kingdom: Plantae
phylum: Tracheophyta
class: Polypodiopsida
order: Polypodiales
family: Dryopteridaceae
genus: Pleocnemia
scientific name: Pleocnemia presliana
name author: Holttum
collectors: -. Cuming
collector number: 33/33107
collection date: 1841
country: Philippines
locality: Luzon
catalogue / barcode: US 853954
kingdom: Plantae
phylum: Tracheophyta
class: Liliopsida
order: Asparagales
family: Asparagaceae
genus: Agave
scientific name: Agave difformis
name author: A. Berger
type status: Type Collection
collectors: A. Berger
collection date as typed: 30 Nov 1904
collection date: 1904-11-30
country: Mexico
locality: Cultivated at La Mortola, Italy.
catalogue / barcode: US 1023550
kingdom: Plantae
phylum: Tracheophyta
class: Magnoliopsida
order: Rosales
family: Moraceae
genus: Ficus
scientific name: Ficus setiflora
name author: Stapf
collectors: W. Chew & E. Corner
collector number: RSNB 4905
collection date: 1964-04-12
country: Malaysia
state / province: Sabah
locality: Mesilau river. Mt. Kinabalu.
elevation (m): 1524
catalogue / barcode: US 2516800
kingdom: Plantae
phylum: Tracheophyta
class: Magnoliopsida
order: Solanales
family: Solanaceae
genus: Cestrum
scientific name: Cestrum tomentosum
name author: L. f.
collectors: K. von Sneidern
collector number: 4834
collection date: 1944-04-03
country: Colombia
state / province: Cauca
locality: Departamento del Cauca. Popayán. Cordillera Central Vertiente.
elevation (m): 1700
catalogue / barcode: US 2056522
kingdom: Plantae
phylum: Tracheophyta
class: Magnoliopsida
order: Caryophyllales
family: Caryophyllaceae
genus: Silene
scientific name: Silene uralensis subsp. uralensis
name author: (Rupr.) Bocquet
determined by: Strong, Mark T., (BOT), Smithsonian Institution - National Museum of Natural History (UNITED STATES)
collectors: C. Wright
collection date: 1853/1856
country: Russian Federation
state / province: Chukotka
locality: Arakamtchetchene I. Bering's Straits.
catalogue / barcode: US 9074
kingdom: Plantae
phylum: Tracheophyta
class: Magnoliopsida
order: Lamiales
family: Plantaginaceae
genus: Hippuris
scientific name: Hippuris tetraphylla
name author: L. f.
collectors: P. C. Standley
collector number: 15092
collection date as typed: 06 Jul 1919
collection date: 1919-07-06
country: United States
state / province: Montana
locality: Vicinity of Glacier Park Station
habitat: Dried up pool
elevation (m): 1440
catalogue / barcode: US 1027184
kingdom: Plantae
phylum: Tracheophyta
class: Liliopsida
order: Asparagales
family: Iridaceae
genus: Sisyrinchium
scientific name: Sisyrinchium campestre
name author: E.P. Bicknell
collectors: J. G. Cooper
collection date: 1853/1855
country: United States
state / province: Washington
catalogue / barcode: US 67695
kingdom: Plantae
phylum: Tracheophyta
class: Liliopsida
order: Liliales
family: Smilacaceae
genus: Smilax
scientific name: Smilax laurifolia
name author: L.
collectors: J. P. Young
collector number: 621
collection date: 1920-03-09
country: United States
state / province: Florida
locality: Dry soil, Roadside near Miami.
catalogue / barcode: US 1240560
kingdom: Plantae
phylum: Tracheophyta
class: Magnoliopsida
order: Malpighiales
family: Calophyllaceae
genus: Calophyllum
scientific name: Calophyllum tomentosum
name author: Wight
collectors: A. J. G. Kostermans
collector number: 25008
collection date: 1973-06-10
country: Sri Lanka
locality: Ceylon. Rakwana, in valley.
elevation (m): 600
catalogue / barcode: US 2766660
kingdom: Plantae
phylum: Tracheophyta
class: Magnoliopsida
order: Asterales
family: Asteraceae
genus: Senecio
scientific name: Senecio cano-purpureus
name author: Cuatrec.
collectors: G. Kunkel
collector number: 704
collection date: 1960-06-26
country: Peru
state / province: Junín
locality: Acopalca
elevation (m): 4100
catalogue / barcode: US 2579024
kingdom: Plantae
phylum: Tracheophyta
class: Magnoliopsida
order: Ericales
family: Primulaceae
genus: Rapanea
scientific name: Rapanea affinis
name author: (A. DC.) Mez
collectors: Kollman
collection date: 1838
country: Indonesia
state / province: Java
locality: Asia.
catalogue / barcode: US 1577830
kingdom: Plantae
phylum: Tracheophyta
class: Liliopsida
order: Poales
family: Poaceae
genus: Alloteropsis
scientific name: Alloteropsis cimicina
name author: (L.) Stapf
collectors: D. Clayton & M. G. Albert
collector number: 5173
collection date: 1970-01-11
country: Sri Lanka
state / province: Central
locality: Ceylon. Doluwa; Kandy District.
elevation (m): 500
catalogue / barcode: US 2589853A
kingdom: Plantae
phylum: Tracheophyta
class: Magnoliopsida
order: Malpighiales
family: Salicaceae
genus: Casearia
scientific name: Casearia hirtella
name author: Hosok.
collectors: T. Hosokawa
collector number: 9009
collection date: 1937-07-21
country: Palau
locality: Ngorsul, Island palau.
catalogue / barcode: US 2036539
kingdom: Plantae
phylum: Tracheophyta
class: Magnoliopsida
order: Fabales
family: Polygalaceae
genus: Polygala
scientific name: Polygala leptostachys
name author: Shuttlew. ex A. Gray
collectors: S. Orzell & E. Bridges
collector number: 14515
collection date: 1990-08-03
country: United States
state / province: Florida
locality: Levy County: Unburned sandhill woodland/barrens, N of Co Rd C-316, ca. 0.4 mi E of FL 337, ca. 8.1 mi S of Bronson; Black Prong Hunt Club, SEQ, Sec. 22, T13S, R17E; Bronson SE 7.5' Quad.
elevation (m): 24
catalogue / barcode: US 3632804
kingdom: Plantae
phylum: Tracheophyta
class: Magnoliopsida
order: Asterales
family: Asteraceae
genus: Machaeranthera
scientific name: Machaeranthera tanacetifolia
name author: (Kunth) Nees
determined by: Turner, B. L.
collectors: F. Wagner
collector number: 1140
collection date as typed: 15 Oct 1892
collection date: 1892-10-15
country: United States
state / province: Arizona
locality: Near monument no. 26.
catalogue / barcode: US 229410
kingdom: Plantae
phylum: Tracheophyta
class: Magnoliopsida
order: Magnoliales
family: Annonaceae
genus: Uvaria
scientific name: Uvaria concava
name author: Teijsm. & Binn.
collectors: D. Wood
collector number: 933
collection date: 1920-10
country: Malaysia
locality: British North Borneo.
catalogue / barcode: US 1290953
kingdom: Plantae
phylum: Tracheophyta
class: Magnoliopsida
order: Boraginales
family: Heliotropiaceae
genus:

▶ Exercise goal:
Put every line of the entries above into one numbered list, leaving out any blank lines.

▶ Finished answer:
1. kingdom: Plantae
2. phylum: Tracheophyta
3. class: Polypodiopsida
4. order: Polypodiales
5. family: Dryopteridaceae
6. genus: Pleocnemia
7. scientific name: Pleocnemia presliana
8. name author: Holttum
9. collectors: -. Cuming
10. collector number: 33/33107
11. collection date: 1841
12. country: Philippines
13. locality: Luzon
14. catalogue / barcode: US 853954
15. kingdom: Plantae
16. phylum: Tracheophyta
17. class: Liliopsida
18. order: Asparagales
19. family: Asparagaceae
20. genus: Agave
21. scientific name: Agave difformis
22. name author: A. Berger
23. type status: Type Collection
24. collectors: A. Berger
25. collection date as typed: 30 Nov 1904
26. collection date: 1904-11-30
27. country: Mexico
28. locality: Cultivated at La Mortola, Italy.
29. catalogue / barcode: US 1023550
30. kingdom: Plantae
31. phylum: Tracheophyta
32. class: Magnoliopsida
33. order: Rosales
34. family: Moraceae
35. genus: Ficus
36. scientific name: Ficus setiflora
37. name author: Stapf
38. collectors: W. Chew & E. Corner
39. collector number: RSNB 4905
40. collection date: 1964-04-12
41. country: Malaysia
42. state / province: Sabah
43. locality: Mesilau river. Mt. Kinabalu.
44. elevation (m): 1524
45. catalogue / barcode: US 2516800
46. kingdom: Plantae
47. phylum: Tracheophyta
48. class: Magnoliopsida
49. order: Solanales
50. family: Solanaceae
51. genus: Cestrum
52. scientific name: Cestrum tomentosum
53. name author: L. f.
54. collectors: K. von Sneidern
55. collector number: 4834
56. collection date: 1944-04-03
57. country: Colombia
58. state / province: Cauca
59. locality: Departamento del Cauca. Popayán. Cordillera Central Vertiente.
60. elevation (m): 1700
61. catalogue / barcode: US 2056522
62. kingdom: Plantae
63. phylum: Tracheophyta
64. class: Magnoliopsida
65. order: Caryophyllales
66. family: Caryophyllaceae
67. genus: Silene
68. scientific name: Silene uralensis subsp. uralensis
69. name author: (Rupr.) Bocquet
70. determined by: Strong, Mark T., (BOT), Smithsonian Institution - National Museum of Natural History (UNITED STATES)
71. collectors: C. Wright
72. collection date: 1853/1856
73. country: Russian Federation
74. state / province: Chukotka
75. locality: Arakamtchetchene I. Bering's Straits.
76. catalogue / barcode: US 9074
77. kingdom: Plantae
78. phylum: Tracheophyta
79. class: Magnoliopsida
80. order: Lamiales
81. family: Plantaginaceae
82. genus: Hippuris
83. scientific name: Hippuris tetraphylla
84. name author: L. f.
85. collectors: P. C. Standley
86. collector number: 15092
87. collection date as typed: 06 Jul 1919
88. collection date: 1919-07-06
89. country: United States
90. state / province: Montana
91. locality: Vicinity of Glacier Park Station
92. habitat: Dried up pool
93. elevation (m): 1440
94. catalogue / barcode: US 1027184
95. kingdom: Plantae
96. phylum: Tracheophyta
97. class: Liliopsida
98. order: Asparagales
99. family: Iridaceae
100. genus: Sisyrinchium
101. scientific name: Sisyrinchium campestre
102. name author: E.P. Bicknell
103. collectors: J. G. Cooper
104. collection date: 1853/1855
105. country: United States
106. state / province: Washington
107. catalogue / barcode: US 67695
108. kingdom: Plantae
109. phylum: Tracheophyta
110. class: Liliopsida
111. order: Liliales
112. family: Smilacaceae
113. genus: Smilax
114. scientific name: Smilax laurifolia
115. name author: L.
116. collectors: J. P. Young
117. collector number: 621
118. collection date: 1920-03-09
119. country: United States
120. state / province: Florida
121. locality: Dry soil, Roadside near Miami.
122. catalogue / barcode: US 1240560
123. kingdom: Plantae
124. phylum: Tracheophyta
125. class: Magnoliopsida
126. order: Malpighiales
127. family: Calophyllaceae
128. genus: Calophyllum
129. scientific name: Calophyllum tomentosum
130. name author: Wight
131. collectors: A. J. G. Kostermans
132. collector number: 25008
133. collection date: 1973-06-10
134. country: Sri Lanka
135. locality: Ceylon. Rakwana, in valley.
136. elevation (m): 600
137. catalogue / barcode: US 2766660
138. kingdom: Plantae
139. phylum: Tracheophyta
140. class: Magnoliopsida
141. order: Asterales
142. family: Asteraceae
143. genus: Senecio
144. scientific name: Senecio cano-purpureus
145. name author: Cuatrec.
146. collectors: G. Kunkel
147. collector number: 704
148. collection date: 1960-06-26
149. country: Peru
150. state / province: Junín
151. locality: Acopalca
152. elevation (m): 4100
153. catalogue / barcode: US 2579024
154. kingdom: Plantae
155. phylum: Tracheophyta
156. class: Magnoliopsida
157. order: Ericales
158. family: Primulaceae
159. genus: Rapanea
160. scientific name: Rapanea affinis
161. name author: (A. DC.) Mez
162. collectors: Kollman
163. collection date: 1838
164. country: Indonesia
165. state / province: Java
166. locality: Asia.
167. catalogue / barcode: US 1577830
168. kingdom: Plantae
169. phylum: Tracheophyta
170. class: Liliopsida
171. order: Poales
172. family: Poaceae
173. genus: Alloteropsis
174. scientific name: Alloteropsis cimicina
175. name author: (L.) Stapf
176. collectors: D. Clayton & M. G. Albert
177. collector number: 5173
178. collection date: 1970-01-11
179. country: Sri Lanka
180. state / province: Central
181. locality: Ceylon. Doluwa; Kandy District.
182. elevation (m): 500
183. catalogue / barcode: US 2589853A
184. kingdom: Plantae
185. phylum: Tracheophyta
186. class: Magnoliopsida
187. order: Malpighiales
188. family: Salicaceae
189. genus: Casearia
190. scientific name: Casearia hirtella
191. name author: Hosok.
192. collectors: T. Hosokawa
193. collector number: 9009
194. collection date: 1937-07-21
195. country: Palau
196. locality: Ngorsul, Island palau.
197. catalogue / barcode: US 2036539
198. kingdom: Plantae
199. phylum: Tracheophyta
200. class: Magnoliopsida
201. order: Fabales
202. family: Polygalaceae
203. genus: Polygala
204. scientific name: Polygala leptostachys
205. name author: Shuttlew. ex A. Gray
206. collectors: S. Orzell & E. Bridges
207. collector number: 14515
208. collection date: 1990-08-03
209. country: United States
210. state / province: Florida
211. locality: Levy County: Unburned sandhill woodland/barrens, N of Co Rd C-316, ca. 0.4 mi E of FL 337, ca. 8.1 mi S of Bronson; Black Prong Hunt Club, SEQ, Sec. 22, T13S, R17E; Bronson SE 7.5' Quad.
212. elevation (m): 24
213. catalogue / barcode: US 3632804
214. kingdom: Plantae
215. phylum: Tracheophyta
216. class: Magnoliopsida
217. order: Asterales
218. family: Asteraceae
219. genus: Machaeranthera
220. scientific name: Machaeranthera tanacetifolia
221. name author: (Kunth) Nees
222. determined by: Turner, B. L.
223. collectors: F. Wagner
224. collector number: 1140
225. collection date as typed: 15 Oct 1892
226. collection date: 1892-10-15
227. country: United States
228. state / province: Arizona
229. locality: Near monument no. 26.
230. catalogue / barcode: US 229410
231. kingdom: Plantae
232. phylum: Tracheophyta
233. class: Magnoliopsida
234. order: Magnoliales
235. family: Annonaceae
236. genus: Uvaria
237. scientific name: Uvaria concava
238. name author: Teijsm. & Binn.
239. collectors: D. Wood
240. collector number: 933
241. collection date: 1920-10
242. country: Malaysia
243. locality: British North Borneo.
244. catalogue / barcode: US 1290953
245. kingdom: Plantae
246. phylum: Tracheophyta
247. class: Magnoliopsida
248. order: Boraginales
249. family: Heliotropiaceae
250. genus:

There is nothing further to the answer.